= Whyman McLean =

Australian missionary and police tracker

Whyman McLean was an Aboriginal Australian man, a religious missionary who later served as an Aboriginal tracker in the New South Wales Police Force for thirty years until his retirement in 1925.

==Early life==
Whyman McLean was born at Morago, New South Wales in approximately 1860. He was the son of Archibald McLean and Louisa, an Aboriginal woman. As a young man, Whyman lived on the Maloga Mission.

==Career==
McLean worked for many years as a missionary, travelling to Brisbane, Sydney and Melbourne and raising money for the Maloga Mission cause. He also lived on the Warangesda Mission in the early 1890s.

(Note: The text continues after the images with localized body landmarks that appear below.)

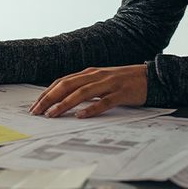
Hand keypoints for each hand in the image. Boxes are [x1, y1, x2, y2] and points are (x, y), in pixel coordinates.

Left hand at [29, 64, 147, 118]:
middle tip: (37, 112)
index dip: (47, 93)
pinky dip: (91, 108)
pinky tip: (81, 116)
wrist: (151, 77)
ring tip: (52, 115)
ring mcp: (109, 84)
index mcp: (91, 72)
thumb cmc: (125, 81)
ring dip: (65, 104)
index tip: (35, 105)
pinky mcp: (122, 93)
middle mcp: (97, 76)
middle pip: (68, 85)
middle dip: (50, 98)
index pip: (63, 81)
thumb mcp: (103, 81)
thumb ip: (86, 87)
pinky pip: (104, 101)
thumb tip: (65, 99)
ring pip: (82, 92)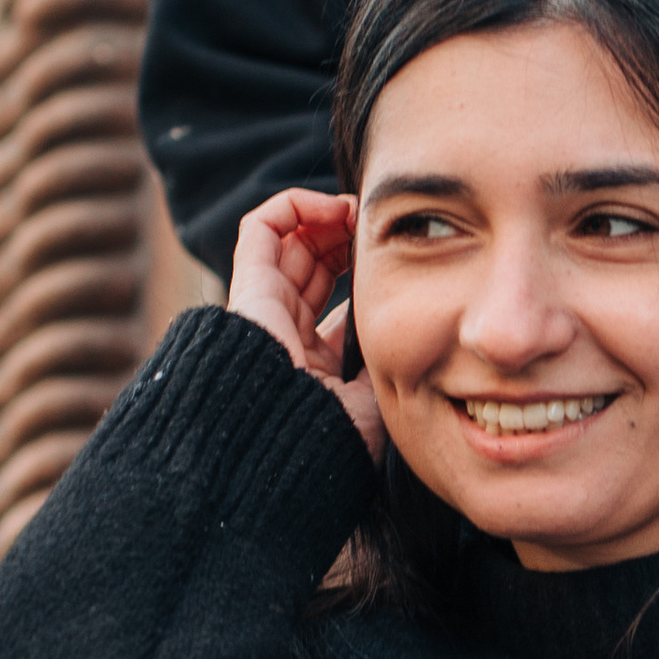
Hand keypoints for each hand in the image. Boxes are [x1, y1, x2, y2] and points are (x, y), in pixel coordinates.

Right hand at [228, 188, 383, 451]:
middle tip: (376, 229)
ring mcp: (263, 309)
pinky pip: (261, 229)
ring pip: (289, 241)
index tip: (389, 256)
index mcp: (309, 358)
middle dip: (344, 236)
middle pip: (311, 264)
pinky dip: (295, 206)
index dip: (357, 267)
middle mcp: (283, 330)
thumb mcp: (370, 397)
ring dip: (326, 217)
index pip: (329, 297)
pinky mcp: (249, 289)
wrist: (290, 452)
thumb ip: (381, 364)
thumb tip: (409, 340)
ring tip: (359, 214)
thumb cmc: (335, 439)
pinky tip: (333, 209)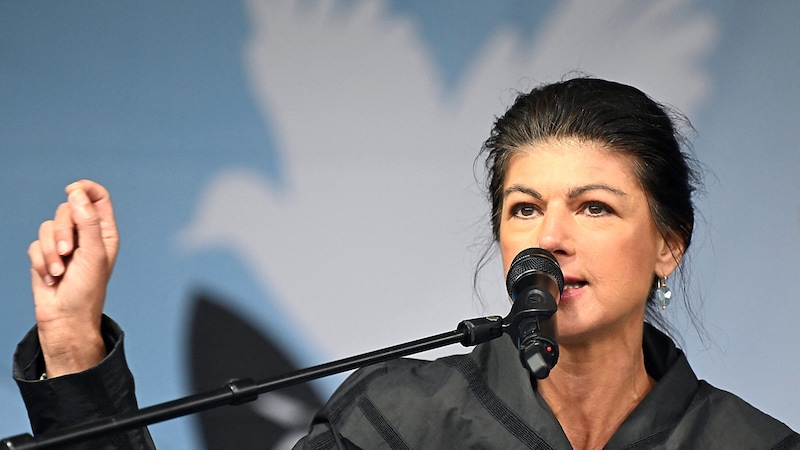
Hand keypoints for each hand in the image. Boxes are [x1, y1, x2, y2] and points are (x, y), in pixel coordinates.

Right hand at [27, 180, 119, 377]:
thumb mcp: (93, 254)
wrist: (65, 318)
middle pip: (68, 209)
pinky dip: (40, 261)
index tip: (72, 190)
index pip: (97, 198)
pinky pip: (34, 244)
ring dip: (50, 251)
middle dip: (63, 231)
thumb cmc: (87, 290)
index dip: (85, 189)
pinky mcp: (45, 255)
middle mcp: (85, 235)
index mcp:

In February 1897 Whyman became a tracker for the New South Wales police, based at Tumbarumba. After five years he transferred to Wagga Wagga. He served 28 years at the police station in Wagga and worked on cases as far afield as Gundagai. During his time on the police force he was responsible for the recovery of 34 bodies of people who had drowned in the Murrumbidgee River. He was also instrumental in tracking and capturing up to 120 fugitives who were brought before the courts.

Whyman McLean fell ill in December 1926 and was taken to Callan Park Hospital in Sydney where he died on 23 December 1926.